Monday, September 20, 2010

Lean not to your own understanding...

7But we have this treasure in earthen vessels, so that the surpassing greatness of the power will be of God and not from ourselves;
 8we are afflicted in every way, but not crushed; perplexed, but not despairing;
 9persecuted, but not forsaken; struck down, but not destroyed;
 10always carrying about in the body the dying of Jesus, so that the life of Jesus also may be manifested in our body.
2 Corinthians 4:7-10

This week has been full of more...wait for it...wait for it...WAITING.  Mmmm Hmmm.  That's right...more of the same!  Woo Hoo!!!
Can you sense my sarcasm???
I say that, but we do have some really incredible things to celebrate and praise the Lord for this week!!!
We have been making some headway with our paperwork for both the babies home and our Ugandan lawyer, so that is good!  We hope to send that off to them this week.
We also had a very successful garage sale on Saturday!  I think we will do one more, but we will wait a few weeks and recoop!
We heard from a friend that O is doing well.  He is still "symptomatic" of malnourishment, but we know that God is still in the healing business.  So, we are sure he will be good soon!

• [Your tasks]
a – In the blog post, what was very successful on Saturday?
b – Rewrite the blog post starting at "Monday, September 20, 2010" and ending at "them this week.", with "paperwork" replaced by "documents".
c – In the blog post, why is the writer sure that O will be good soon?

• [Provided material]
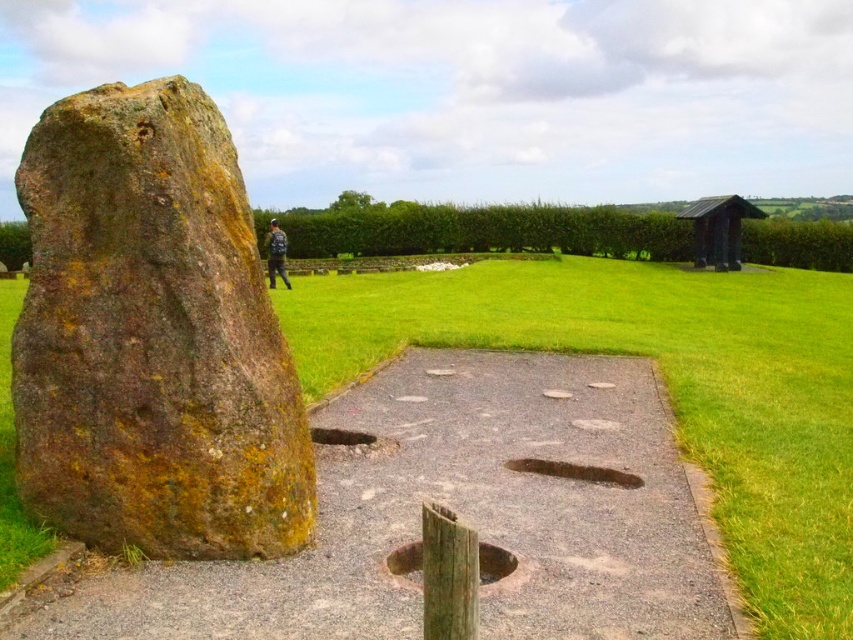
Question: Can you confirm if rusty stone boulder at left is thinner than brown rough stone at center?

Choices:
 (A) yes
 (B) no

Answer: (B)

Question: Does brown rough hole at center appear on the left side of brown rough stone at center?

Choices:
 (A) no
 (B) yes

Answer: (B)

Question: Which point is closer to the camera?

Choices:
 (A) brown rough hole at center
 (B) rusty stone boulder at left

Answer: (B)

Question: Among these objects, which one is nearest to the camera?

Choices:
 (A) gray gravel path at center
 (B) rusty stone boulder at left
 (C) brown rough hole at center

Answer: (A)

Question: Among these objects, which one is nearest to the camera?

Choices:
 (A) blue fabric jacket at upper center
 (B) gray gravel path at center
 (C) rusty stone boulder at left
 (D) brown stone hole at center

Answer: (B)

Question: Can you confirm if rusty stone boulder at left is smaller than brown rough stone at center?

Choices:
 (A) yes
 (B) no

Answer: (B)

• [Written answers]
a – A garage sale.

b –
Monday, September 20, 2010

Lean not to your own understanding...

7But we have this treasure in earthen vessels, so that the surpassing greatness of the power will be of God and not from ourselves;
 8we are afflicted in every way, but not crushed; perplexed, but not despairing;
 9persecuted, but not forsaken; struck down, but not destroyed;
 10always carrying about in the body the dying of Jesus, so that the life of Jesus also may be manifested in our body.
2 Corinthians 4:7-10

This week has been full of more...wait for it...wait for it...WAITING.  Mmmm Hmmm.  That's right...more of the same!  Woo Hoo!!!
Can you sense my sarcasm???
I say that, but we do have some really incredible things to celebrate and praise the Lord for this week!!!
We have been making some headway with our documents for both the babies home and our Ugandan lawyer, so that is good!  We hope to send that off to them this week.

c – O is still "symptomatic" of malnourishment, but the writer knows that God is still in the healing business, so they are sure he will be good soon.